Reports of vandalism, threats and other kinds of bias incidents have increased as the federal investigation into the air attacks on the World Trade Center and the Pentagon pointed toward a Middle Eastern connection and the group of militants led by Saudi-born exile Osama bin Laden.
Aware of the backlash, President Bush, who declared today a national day of prayer and remembrance for the thousands of people missing and feared dead after Tuesday's attack, has appealed for tolerance.
"(We) should not hold one who is a Muslim responsible for an act of terror", Mr Bush said yesterday.

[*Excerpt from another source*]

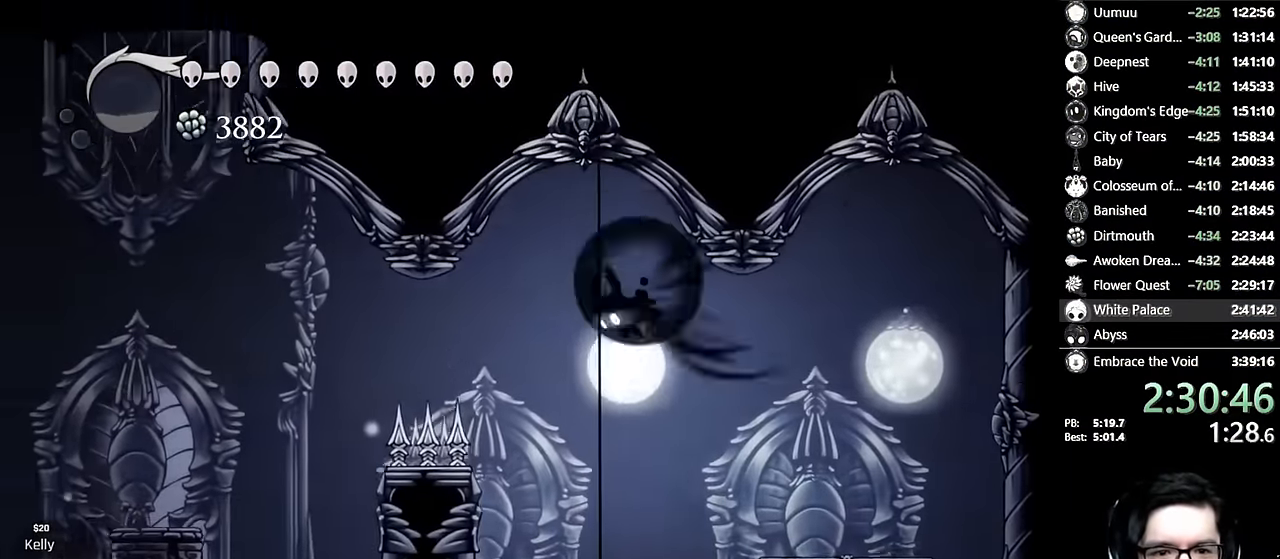
{"buttons": ["X", "DPAD_LEFT"], "left_stick": "center", "right_stick": "center", "events": [[84, "right_stick", "up-right"], [167, "A", "up"], [167, "right_stick", "center"], [184, "R2", "up"], [234, "DPAD_DOWN", "down"], [234, "DPAD_LEFT", "up"], [367, "X", "down"], [384, "DPAD_LEFT", "down"], [434, "DPAD_DOWN", "up"]]}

But one Arab American, who spoke outside a mosque in the Detroit suburb of Dearborn early this morning and who asked not to be identified, said the president's words may be a case of too little, too late.
Racial slurs, including one with the slogan, "The only good Arab is a dead Arab" wrapped in pig skin, have been sent over the Internet to dozens of prominent members of Dearborn's Muslim community since Tuesday.
And highlighting mounting tensions, Arab American leaders met police and state security officials early this morning at Dearborn's Islamic Center of America to discuss security measures before midday prayer meetings at area mosques.
Friday is the holiest day of the week for Muslims.
Among the latest hate crimes against Arab Americans, authorities said a graphic message threatening acid attacks against Muslim women was found yesterday on an answering machine of the Masjid Mosque in Asbury Park, New Jersey, just across the Hudson River from New York.
In Dover, also in New Jersey, a window was broken at the Masjid Bilal Mosque, and a message left on the answering machine there said: "Close your church or I'll burn it down".
In Marlboro, New Jersey, meanwhile, a man was charged with harassment for driving through town in a truck emblazoned with the words, "Death to the Sand Niggers".
Muslims have strongly condemned the attacks in New York and Washington and stressed that several hundred Arab Americans are thought to have been working in the landmark twin towers of the World Trade Center before commandeered passenger jets tore into them.
"Too many Americans are channeling their understandable rage, a rage we all feel, against fellow citizens at a time when we should all be coming together to deal with this national nightmare", Mr Hussein Ibish, a spokesman for the American-Arab Anti-Discrimination Committee, told CNN.